* **WHAT IS NEEDED**:
Without including any image, retype the records word for word.

* **MATERIAL PROVIDED**:
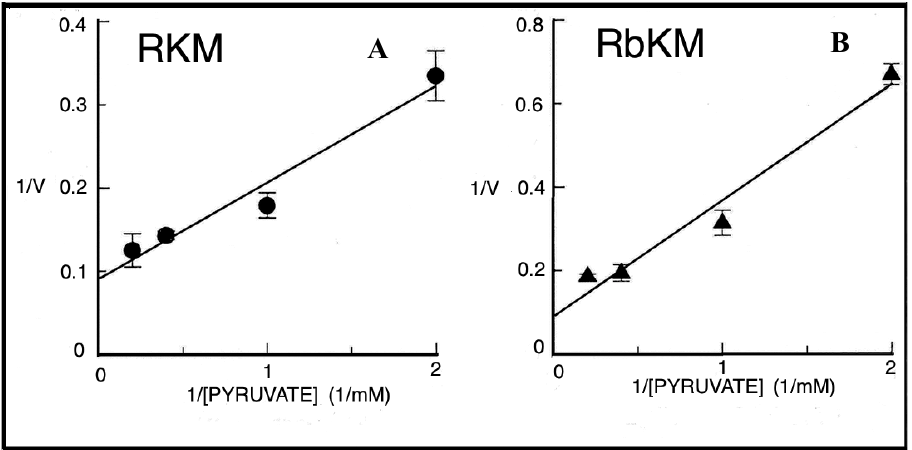
Figure 9. The dependence of the rate of the pyruvate/[ 14 C]-phosphoenolpyruvate (PEP) exchanges in either rat ( A ) or rabbit ( B ) kidney mitochondria on the external pyruvate concentration. From [12]. With permission from Aracne Editrice, 2021. [ 14 C]-PEP-loaded mitochondria (1 mg protein) were incubated at 4 °C in 1 mL of a standard medium consisting of 15 mM KCl, 1 mM MgCl2, 100 mM TRIS-HCl, pH 7.4 plus 1 μ g of μ g rotenone, 3 μ g oligomycin in the presence of 5 mM arsenite and 10 mM oxalate. After 1 min incubation, the assay was started with pyruvate, at the concentrations indicated, and was stopped after 6 seconds by the addition of 10 mM phenylsuccinate. The exported 14 C-PEP was assayed as reported above. Both RKM and RBKM were loaded with 14 C-PEP and its efflux measured according to the stop inhibitor method.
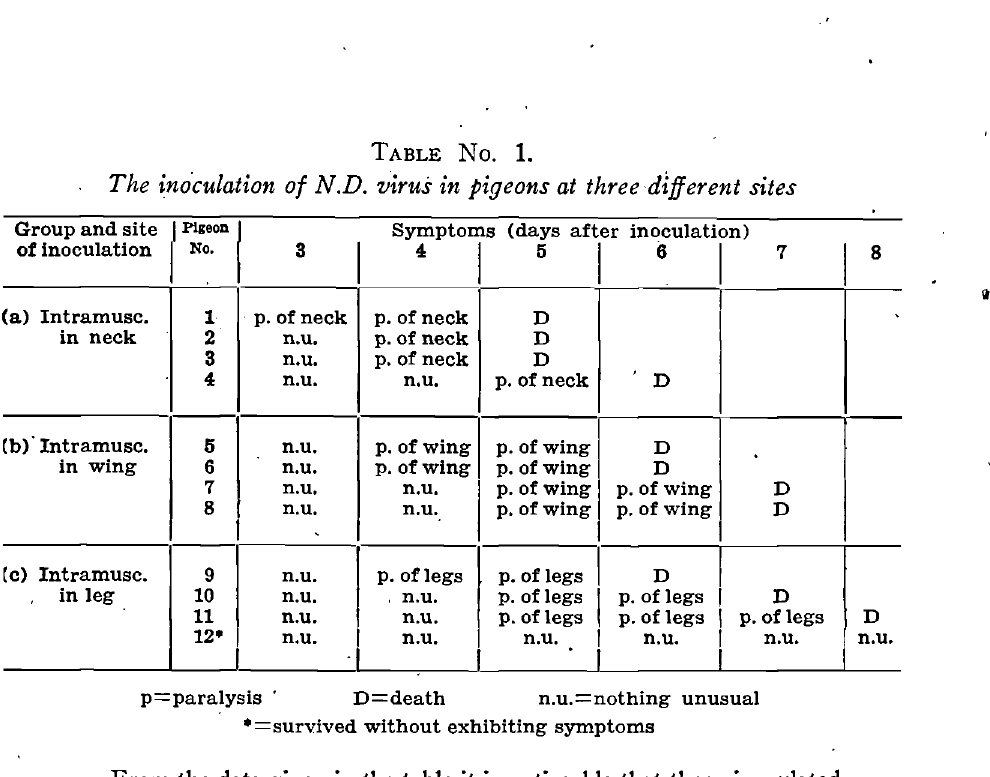
The ino'culation of N.D. virus in pigeons at threedijjerent sites ,Pigeon! I Group and site of inoculation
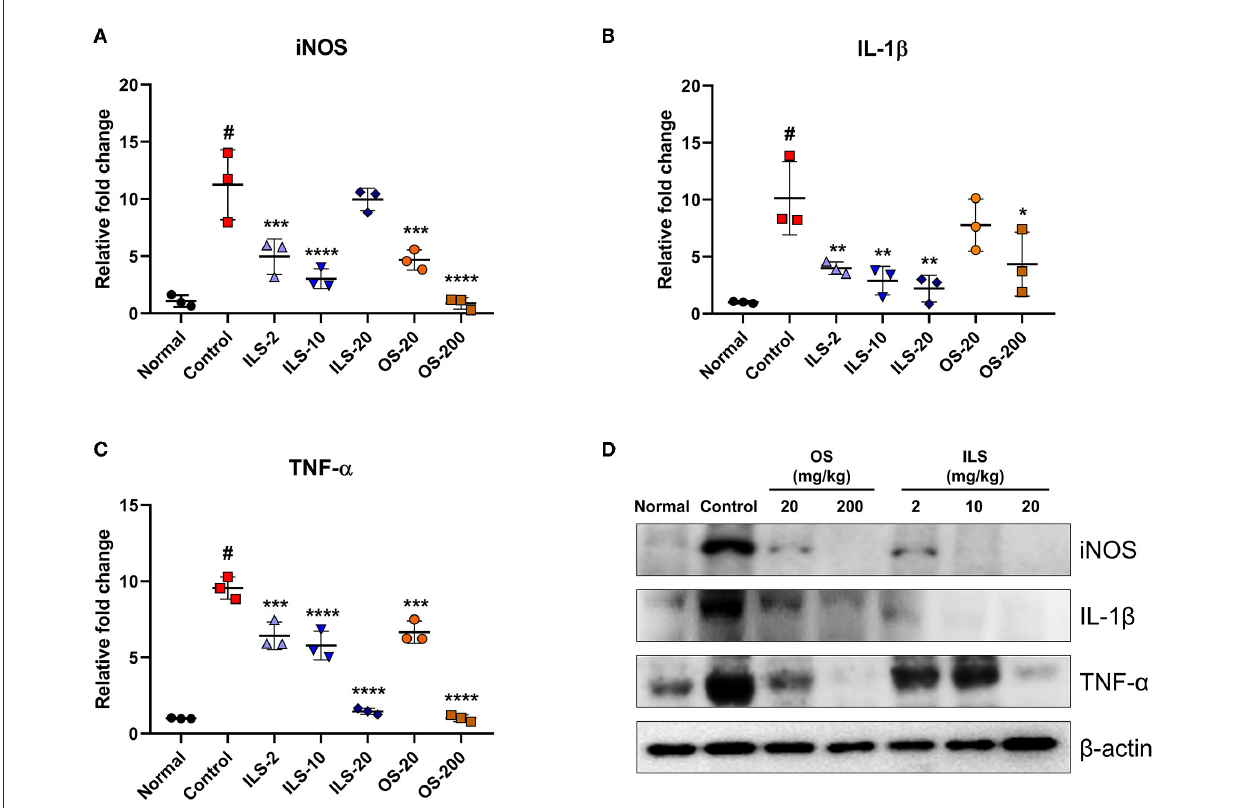
FIGURE3 Effect of Shinbaro 2 on the expression of iNOS, IL-1 β , TNF- α mRNA, and protein in LDH rats. (A–C) Gene expressions analyzed with tissue samples after Shinbaro 2 administration with two routes in LDH rats for 14 days: (A) iNOS , (B) IL-1 β , (C) TNF- α , and (D) western blot analysis of iNOS, IL-1 β , and TNF- α protein expression at 14 days. Data are expressed as mean ± SEM. Significant differences indicated as # A p < 0.001 compared vs. the blank group, *a p < 0.05, **a p < 0.01, ***a p < 0.001, and ****a p < 0.0001 vs. the control group were analyzed via one-way ANOVA with Tukey’s post-hoc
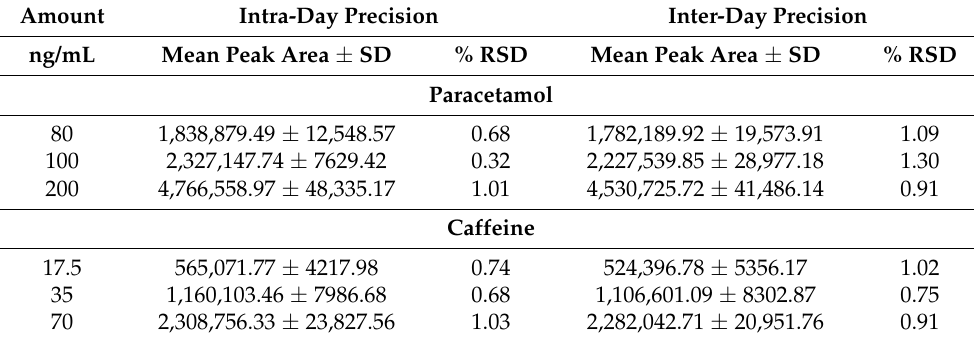
Table 3. Precision of UPLC method for the concurrent quantification of PCM and CAF.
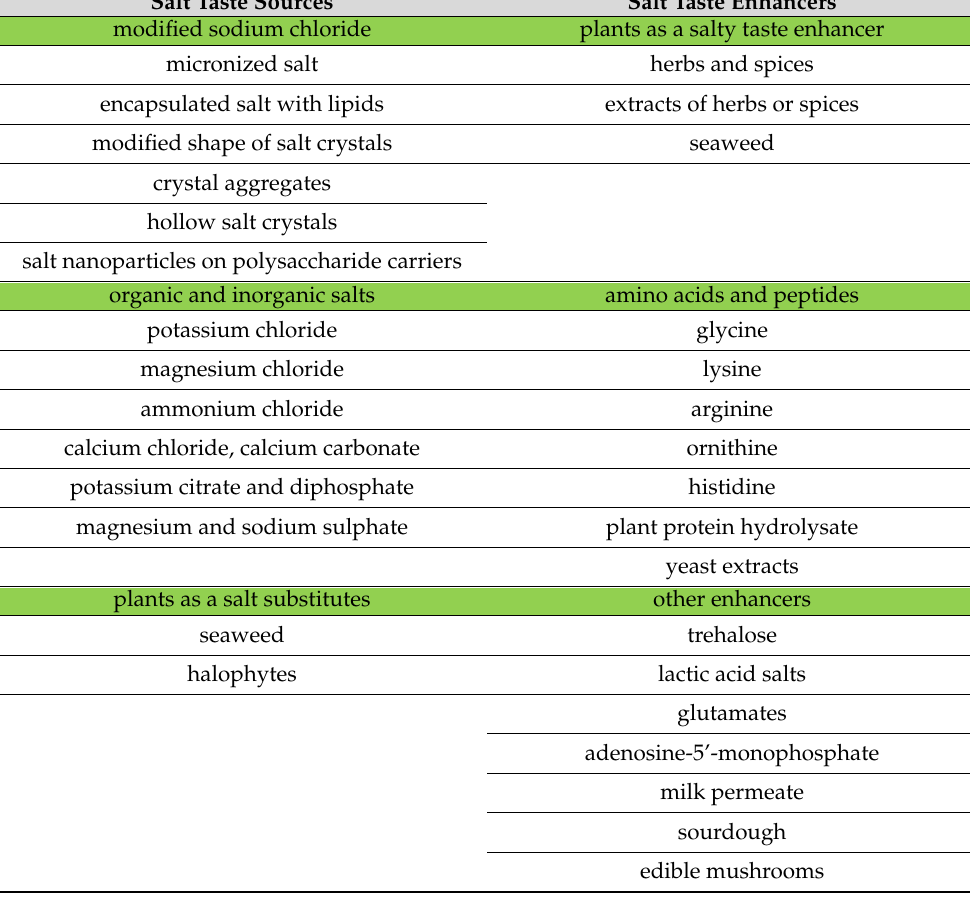
Table 2. The overview of materials applicable as salt substitutes and salt enhancers, created by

* **ANSWER AREA**:
Figure 9. The dependence of the rate of the pyruvate/[ 14 C]-phosphoenolpyruvate (PEP) exchanges in either rat ( A ) or rabbit ( B ) kidney mitochondria on the external pyruvate concentration. From [12]. With permission from Aracne Editrice, 2021. [ 14 C]-PEP-loaded mitochondria (1 mg protein) were incubated at 4 °C in 1 mL of a standard medium consisting of 15 mM KCl, 1 mM MgCl2, 100 mM TRIS-HCl, pH 7.4 plus 1 μ g of μ g rotenone, 3 μ g oligomycin in the presence of 5 mM arsenite and 10 mM oxalate. After 1 min incubation, the assay was started with pyruvate, at the concentrations indicated, and was stopped after 6 seconds by the addition of 10 mM phenylsuccinate. The exported 14 C-PEP was assayed as reported above. Both RKM and RBKM were loaded with 14 C-PEP and its efflux measured according to the stop inhibitor method.
The ino'culation of N.D. virus in pigeons at threedijjerent sites ,Pigeon! I Group and site of inoculation
FIGURE3 Effect of Shinbaro 2 on the expression of iNOS, IL-1 β , TNF- α mRNA, and protein in LDH rats. (A–C) Gene expressions analyzed with tissue samples after Shinbaro 2 administration with two routes in LDH rats for 14 days: (A) iNOS , (B) IL-1 β , (C) TNF- α , and (D) western blot analysis of iNOS, IL-1 β , and TNF- α protein expression at 14 days. Data are expressed as mean ± SEM. Significant differences indicated as # A p < 0.001 compared vs. the blank group, *a p < 0.05, **a p < 0.01, ***a p < 0.001, and ****a p < 0.0001 vs. the control group were analyzed via one-way ANOVA with Tukey’s post-hoc
Table 3. Precision of UPLC method for the concurrent quantification of PCM and CAF.
Table 2. The overview of materials applicable as salt substitutes and salt enhancers, created by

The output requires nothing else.